Sigue el hilo en KRIMINIS

  • Teoría: Desconexión moral. Expedientes: Claude Frollo · Mahito · Doma.
  • Bandura, A. (2016). Moral Disengagement: How People Do Harm and Live with Themselves. Worth Publishers.
  • Bandura, A., Barbaranelli, C., Caprara, G. V., & Pastorelli, C. (1996). «Mechanisms of Moral Disengagement in the Exercise of Moral Agency». Journal of Personality and Social Psychology, 71(2), 364–374.
  • Milgram, S. (1963). «Behavioral Study of Obedience». Journal of Abnormal and Social Psychology, 67(4), 371–378.

Preguntas frecuentes

¿Qué es la desconexión moral según Albert Bandura?

Es el conjunto de operaciones mentales que permiten a una persona con valores morales cometer daño sin sentir culpa, desactivando su conciencia de forma selectiva para un acto concreto. Bandura describió ocho mecanismos que actúan sobre la conducta, sobre la responsabilidad del autor y sobre la percepción de la víctima.

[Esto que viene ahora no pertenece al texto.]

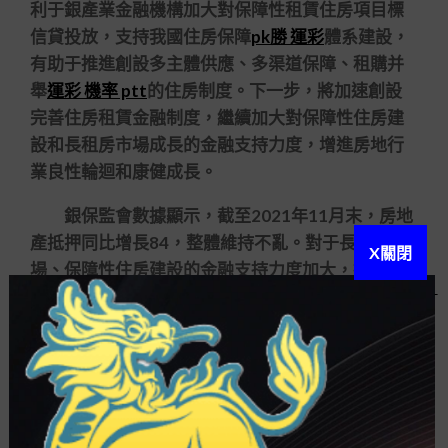
利于銀產業金融機構加大對保障性租賃住房項目標
信貸投放，支持我國住房保障
pk勝 運彩
體系建設，
有助于推進創設多主體供應、多渠道保障、租購并
舉
運彩 機率 ptt
的住房制度。下一步，將加速創設
完善住房租賃金融制度，繼續加大對保障性住房建
設和長租房市場成長的金融支持力度，增進房地行
業良性輪迴和康健成長。
銀保監會數據顯示，截至2021年11月末，房地
產抵押同比增長84，整體維持不亂。對于長租房市
X關閉
場、保障性住房建設的金融支持力度加大，投向住
房租賃市場的抵押增速靠攏各項抵押平均增速的5
倍。
《告訴》的
玩運彩 彩幣
發行將提高房企申請抵
押的動力，有助于保障性租賃住房更快、更好成
長。易居研討院智庫中央研討總監嚴躍進稱。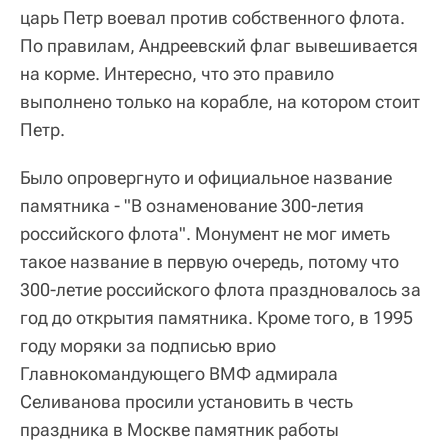
царь Петр воевал против собственного флота.
По правилам, Андреевский флаг вывешивается
на корме. Интересно, что это правило
выполнено только на корабле, на котором стоит
Петр.
Было опровергнуто и официальное название
памятника - "В ознаменование 300-летия
российского флота". Монумент не мог иметь
такое название в первую очередь, потому что
300-летие российского флота праздновалось за
год до открытия памятника. Кроме того, в 1995
году моряки за подписью врио
Главнокомандующего ВМФ адмирала
Селиванова просили установить в честь
праздника в Москве памятник работы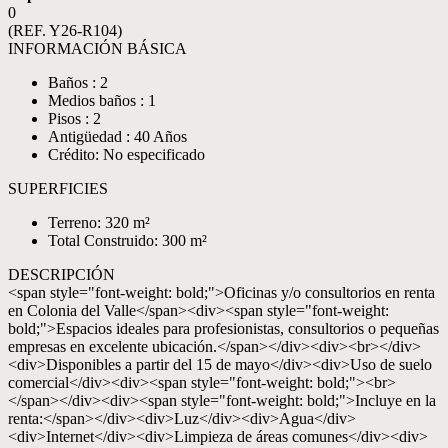
0
(REF. Y26-R104)
INFORMACIÓN BÁSICA
Baños : 2
Medios baños : 1
Pisos : 2
Antigüedad : 40 Años
Crédito: No especificado
SUPERFICIES
Terreno: 320 m²
Total Construido: 300 m²
DESCRIPCIÓN
<span style="font-weight: bold;">Oficinas y/o consultorios en renta
en Colonia del Valle</span><div><span style="font-weight:
bold;">Espacios ideales para profesionistas, consultorios o pequeñas
empresas en excelente ubicación.</span></div><div><br></div>
<div>Disponibles a partir del 15 de mayo</div><div>Uso de suelo
comercial</div><div><span style="font-weight: bold;"><br>
</span></div><div><span style="font-weight: bold;">Incluye en la
renta:</span></div><div>Luz</div><div>Agua</div>
<div>Internet</div><div>Limpieza de áreas comunes</div><div>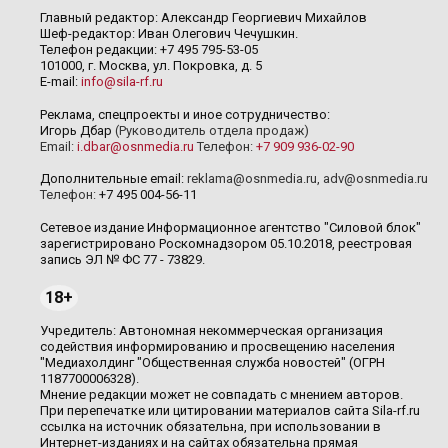
Главный редактор: Александр Георгиевич Михайлов
Шеф-редактор: Иван Олегович Чечушкин.
Телефон редакции: +7 495 795-53-05
101000, г. Москва, ул. Покровка, д. 5
E-mail:
info@sila-rf.ru
Реклама, спецпроекты и иное сотрудничество:
Игорь Дбар
(Руководитель отдела продаж)
Email:
i.dbar@osnmedia.ru
Телефон:
+7 909 936-02-90
Дополнительные email:
reklama@osnmedia.ru
,
adv@osnmedia.ru
Телефон:
+7 495 004-56-11
Сетевое издание Информационное агентство "Силовой блок"
зарегистрировано Роскомнадзором 05.10.2018, реестровая
запись ЭЛ № ФС 77 - 73829.
18+
Учредитель: Автономная некоммерческая организация
содействия информированию и просвещению населения
"Медиахолдинг "Общественная служба новостей" (ОГРН
1187700006328).
Мнение редакции может не совпадать с мнением авторов.
При перепечатке или цитировании материалов сайта Sila-rf.ru
ссылка на источник обязательна, при использовании в
Интернет-изданиях и на сайтах обязательна прямая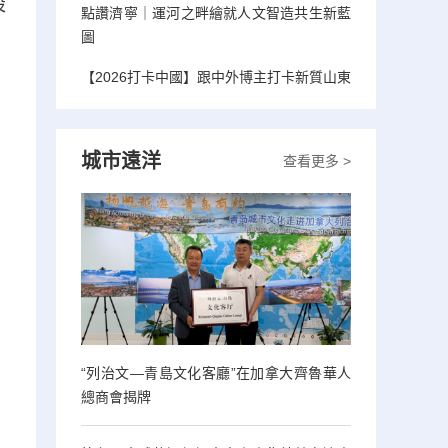
設
點讚濟寧｜運河之畔繪就人文智造共生新藍
圖
【2026打卡中國】跟中外博主打卡新質山東
城市遠洋
查看更多 >
“列治文—青島文化客廳”在加拿大齊魯華人
總商會揭牌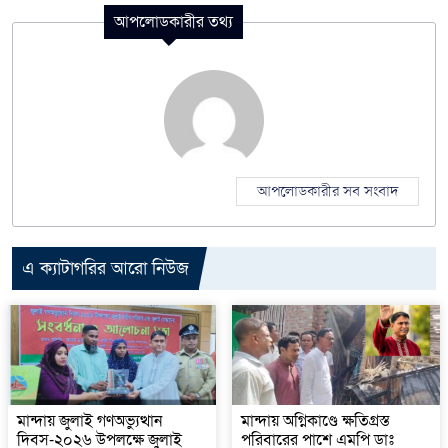
আপলোডকারীর তথ্য
আপলোডকারীর সব সংবাদ
এ ক্যাটাগরির আরো নিউজ
মান্দায় জুলাই গণঅভ্যুত্থান
মান্দায় অগ্নিকাণ্ডে ক্ষতিগ্রস্ত
দিবস-২০২৬ উপলক্ষে জুলাই
পরিবারের পাশে এমপি ডাঃ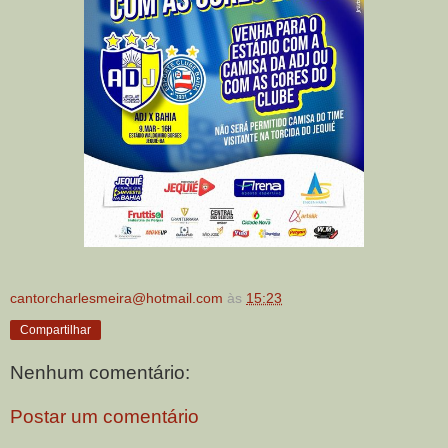
cantorcharlesmeira@hotmail.com
às
15:23
Compartilhar
Nenhum comentário:
Postar um comentário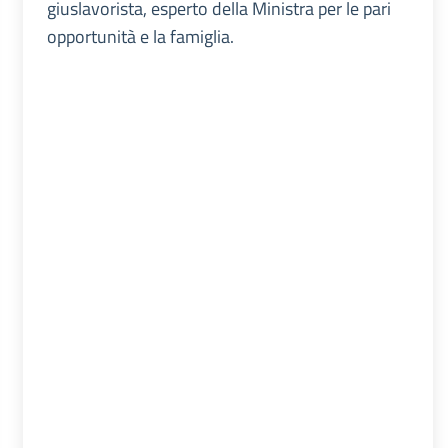
giuslavorista, esperto della Ministra per le pari
opportunità e la famiglia.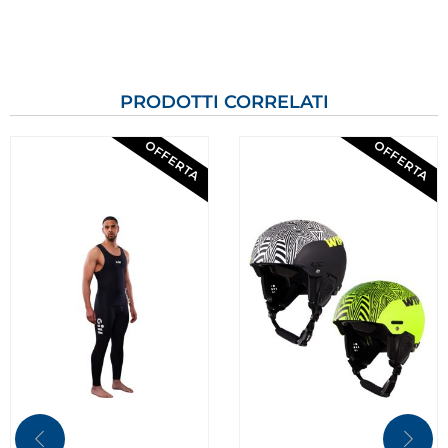
PRODOTTI CORRELATI
OFFERTA
OFFERTA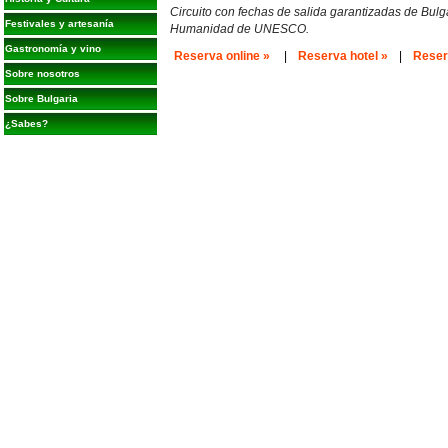
Circuito con fechas de salida garantizadas de Bul
Festivales y artesanía
Humanidad de UNESCO.
Gastronomía y vino
Reserva online »
|
Reserva hotel »
|
Reserv
Sobre nosotros
Sobre Bulgaria
¿Sabes?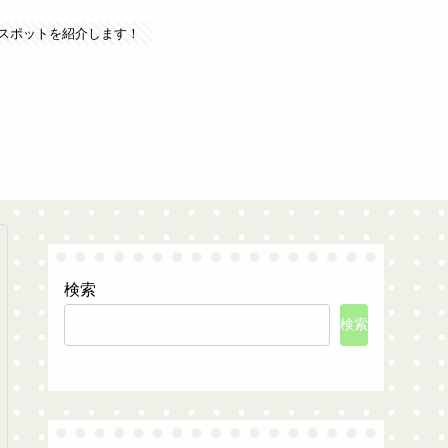
スポットを紹介します！
検索
検索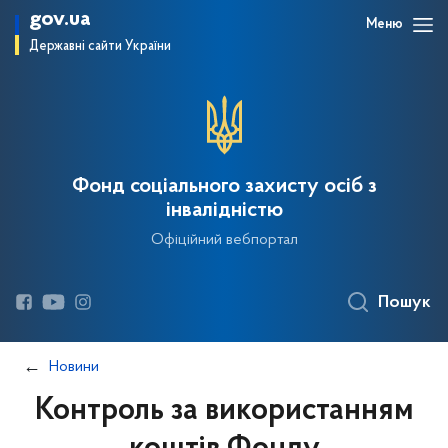
gov.ua
Меню
Державні сайти України
Фонд соціального захисту осіб з
інвалідністю
Офіційний вебпортал
Пошук
Новини
Контроль за використанням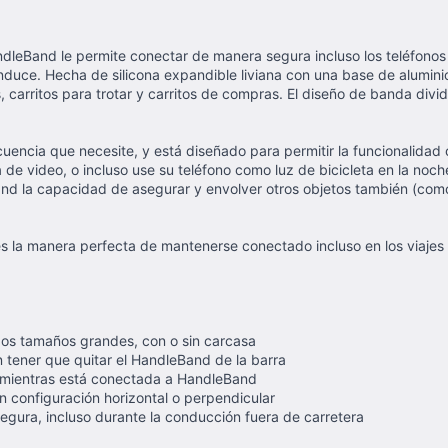
andleBand le permite conectar de manera segura incluso los teléfonos
nduce. Hecha de silicona expandible liviana con una base de alumin
 carritos para trotar y carritos de compras. El diseño de banda dividi
cuencia que necesite, y está diseñado para permitir la funcionalidad
de video, o incluso use su teléfono como luz de bicicleta en la noch
eBand la capacidad de asegurar y envolver otros objetos también (com
es la manera perfecta de mantenerse conectado incluso en los viajes
uidos tamaños grandes, con o sin carcasa
n tener que quitar el HandleBand de la barra
lla mientras está conectada a HandleBand
 configuración horizontal o perpendicular
egura, incluso durante la conducción fuera de carretera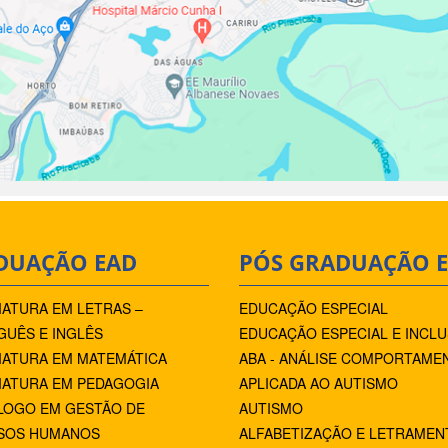
DUAÇÃO EAD
PÓS GRADUAÇÃO 
IATURA EM LETRAS –
EDUCAÇÃO ESPECIAL
UÊS E INGLÊS
EDUCAÇÃO ESPECIAL E INCLU
IATURA EM MATEMÁTICA
ABA - ANÁLISE COMPORTAME
IATURA EM PEDAGOGIA
APLICADA AO AUTISMO
LOGO EM GESTÃO DE
AUTISMO
SOS HUMANOS
ALFABETIZAÇÃO E LETRAMEN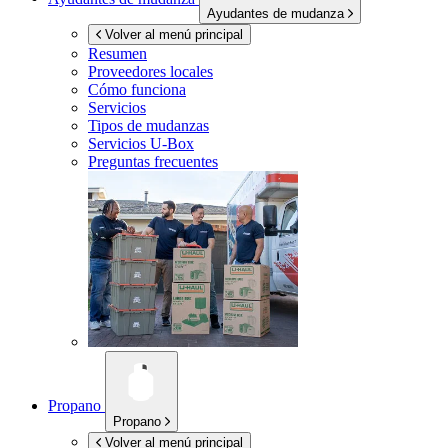
Ayudantes de mudanza
Volver al menú principal
Resumen
Proveedores locales
Cómo funciona
Servicios
Tipos de mudanzas
Servicios
U-Box
Preguntas frecuentes
Propano
Propano
Volver al menú principal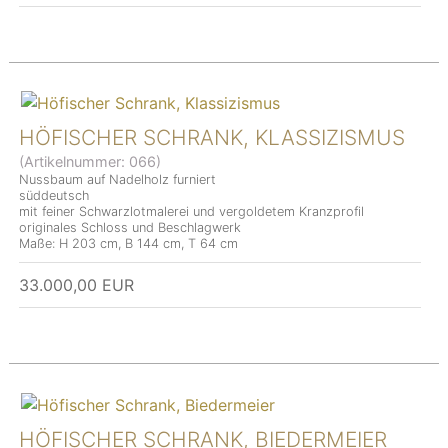
HÖFISCHER SCHRANK, KLASSIZISMUS
(Artikelnummer:
066
)
Nussbaum auf Nadelholz furniert
süddeutsch
mit feiner Schwarzlotmalerei und vergoldetem Kranzprofil
originales Schloss und Beschlagwerk
Maße: H 203 cm, B 144 cm, T 64 cm
33.000,00 EUR
HÖFISCHER SCHRANK, BIEDERMEIER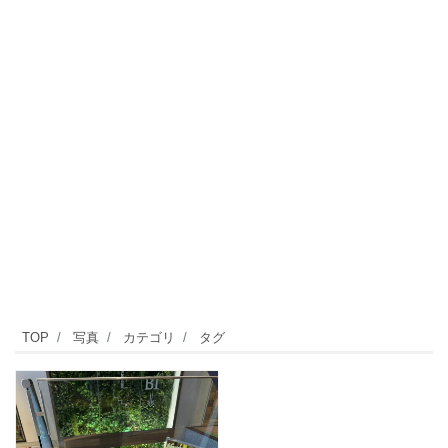
TOP
写真
カテゴリ
タグ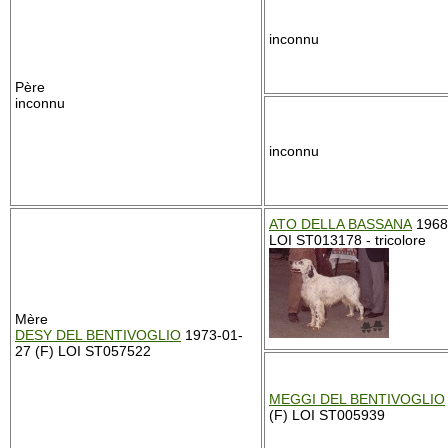
inconnu
Père
inconnu
inconnu
ATO DELLA BASSANA
1968
LOI ST013178 - tricolore
Mère
DESY DEL BENTIVOGLIO
1973-01-
27 (F) LOI ST057522
MEGGI DEL BENTIVOGLIO
(F) LOI ST005939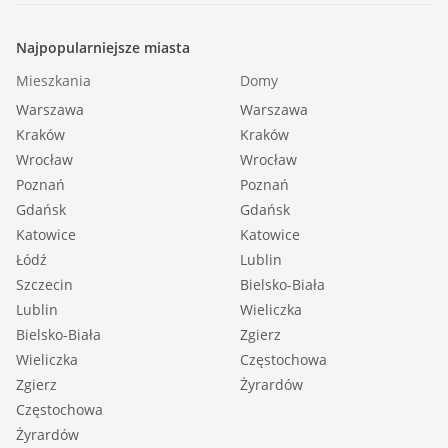
Najpopularniejsze miasta
::LINK DO STRONY |
Mieszkania
Domy
https://sadurscy.pl/offer/BS2-MW-311088
Warszawa
Warszawa
Kraków
Kraków
::KONTAKT DO AGENTA |
Wrocław
Wrocław
Malwina Filas |
Poznań
Poznań
+48 518-706-518 |
Gdańsk
Gdańsk
Katowice
malwina@sadurscy.pl
Katowice
Łódź
Lublin
Szczecin
Bielsko-Biała
::DANE BIURA |
Lublin
Wieliczka
Oddział BS2, Rynek Pierwotny |
Bielsko-Biała
Zgierz
Przewóz 47 |
Wieliczka
Częstochowa
30-081 Kraków |
Zgierz
Żyrardów
12 630-90-45
Częstochowa
Żyrardów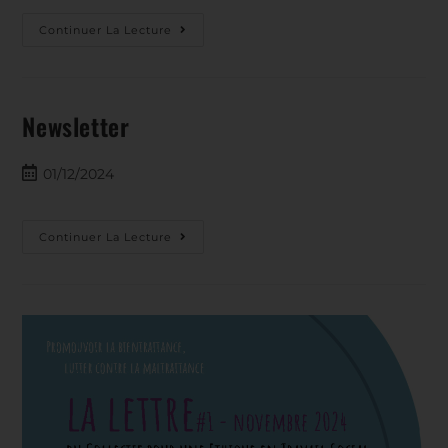
Continuer La Lecture
Newsletter
01/12/2024
Continuer La Lecture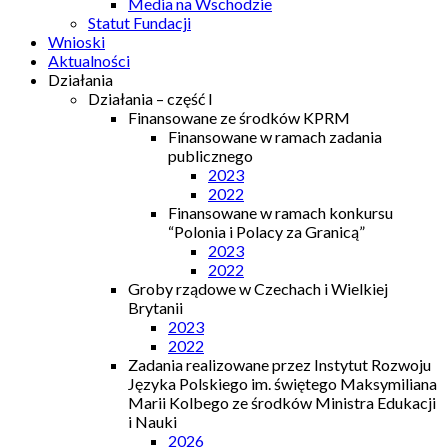
Media na Wschodzie
Statut Fundacji
Wnioski
Aktualności
Działania
Działania – część I
Finansowane ze środków KPRM
Finansowane w ramach zadania
publicznego
2023
2022
Finansowane w ramach konkursu
“Polonia i Polacy za Granicą”
2023
2022
Groby rządowe w Czechach i Wielkiej
Brytanii
2023
2022
Zadania realizowane przez Instytut Rozwoju
Języka Polskiego im. świętego Maksymiliana
Marii Kolbego ze środków Ministra Edukacji
i Nauki
2026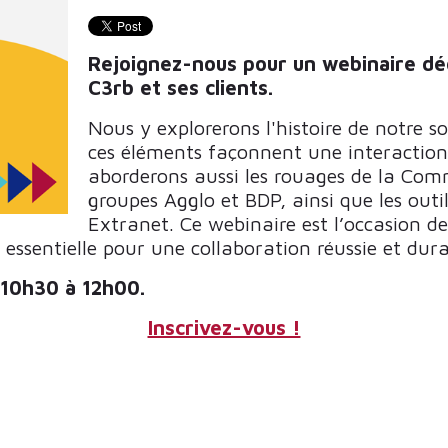
Rejoignez-nous pour un webinaire déd
C3rb et ses clients.
Nous y explorerons l'histoire de notre s
ces éléments façonnent une interaction
aborderons aussi les rouages de la Co
groupes Agglo et BDP, ainsi que les outi
Extranet. Ce webinaire est l’occasion
essentielle pour une collaboration réussie et dura
10h30 à 12h00.
Inscrivez-vous !
 LA MARNE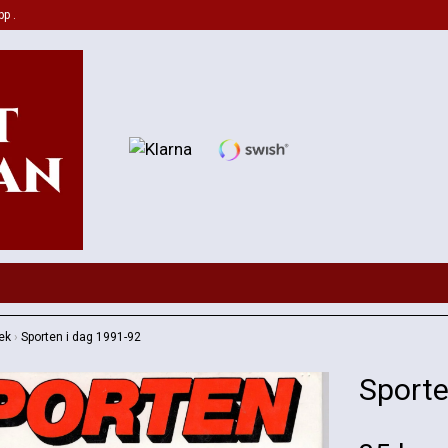
pp .
ek
›
Sporten i dag 1991-92
Sporte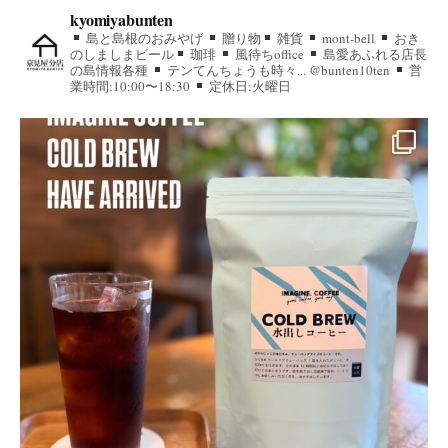
kyomiyabunten
島と島根のおみやげ
贈り物
雑貨
mont-bell
おき
のしましまビール
珈琲
風待ちoffice
島愛あふれる店長
の島情報各種
テンてんちょうも時々... @bunten10ten
営
業時間:10:00〜18:30
定休日:火曜日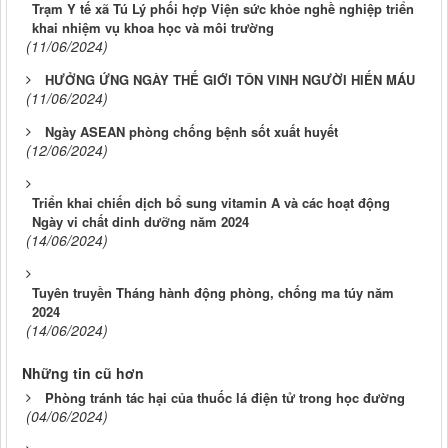
Trạm Y tế xã Tú Lý phối hợp Viện sức khỏe nghề nghiệp triển
khai nhiệm vụ khoa học và môi trường
(11/06/2024)
HƯỞNG ỨNG NGÀY THẾ GIỚI TÔN VINH NGƯỜI HIẾN MÁU
(11/06/2024)
Ngày ASEAN phòng chống bệnh sốt xuất huyết
(12/06/2024)
Triển khai chiến dịch bổ sung vitamin A và các hoạt động
Ngày vi chất dinh dưỡng năm 2024
(14/06/2024)
Tuyên truyền Tháng hành động phòng, chống ma túy năm
2024
(14/06/2024)
Những tin cũ hơn
Phòng tránh tác hại của thuốc lá điện tử trong học đường
(04/06/2024)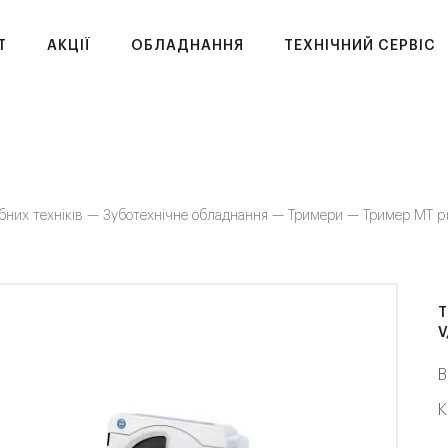
T
АКЦІЇ
ОБЛАДНАННЯ
ТЕХНІЧНИЙ СЕРВІС
бних техніків —
Зуботехнічне обладнання —
Тримери —
Тример MT p
Т
V
В
К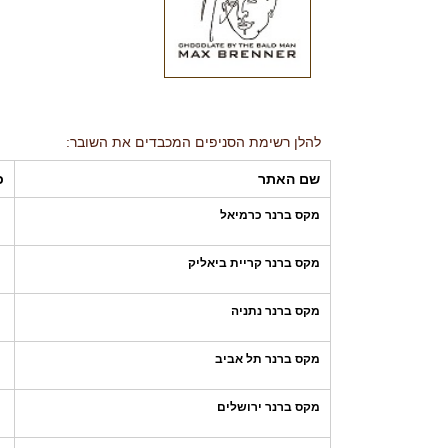
להלן רשימת הסניפים המכבדים את השובר:
שם האתר
כ
מקס ברנר כרמיאל
מקס ברנר קריית ביאליק
מקס ברנר נתניה
מקס ברנר תל אביב
מקס ברנר ירושלים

¿Cuáles son los ocho mecanismos de desconexión moral?

Justificación moral, lenguaje eufemístico, comparación ventajosa, desplazamiento de responsabilidad, difusión de responsabilidad, distorsión de las consecuencias, deshumanización y atribución de la culpa a la víctima. Los tres primeros maquillan el acto, los dos siguientes borran al culpable y los tres últimos achican a la víctima.

¿Por qué el juez Frollo es un buen ejemplo de desconexión moral?

Porque los usa casi todos a la vez y nunca se cree malvado: justifica su crueldad como voluntad divina (justificación moral), deshumaniza al pueblo gitano como una plaga y culpa a Esmeralda de "tentarlo", invirtiendo los papeles de agresor y víctima. Es un manual completo del mecanismo dentro de un solo personaje de ficción.